## Problem requirements
Retype only the stretch of lines that starts with the line containing "Finally DONE! New" and ends with the last line of the records, both included, exactly.

Records from a dataset:

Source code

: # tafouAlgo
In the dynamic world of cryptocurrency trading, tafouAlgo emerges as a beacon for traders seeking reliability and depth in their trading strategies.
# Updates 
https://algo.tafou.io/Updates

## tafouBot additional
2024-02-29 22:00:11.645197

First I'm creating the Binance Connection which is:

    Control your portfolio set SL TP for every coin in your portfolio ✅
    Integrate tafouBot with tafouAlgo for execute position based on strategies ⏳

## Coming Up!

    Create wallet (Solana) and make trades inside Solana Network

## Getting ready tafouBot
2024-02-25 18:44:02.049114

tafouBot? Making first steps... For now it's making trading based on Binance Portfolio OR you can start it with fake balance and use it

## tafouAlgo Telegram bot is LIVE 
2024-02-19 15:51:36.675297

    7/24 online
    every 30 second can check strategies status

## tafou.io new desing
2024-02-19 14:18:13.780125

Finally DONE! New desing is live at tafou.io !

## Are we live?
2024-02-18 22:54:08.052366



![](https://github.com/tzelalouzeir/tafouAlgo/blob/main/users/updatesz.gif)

## Written solution
Finally DONE! New desing is live at tafou.io !

## Are we live?
2024-02-18 22:54:08.052366



![](https://github.com/tzelalouzeir/tafouAlgo/blob/main/users/updatesz.gif)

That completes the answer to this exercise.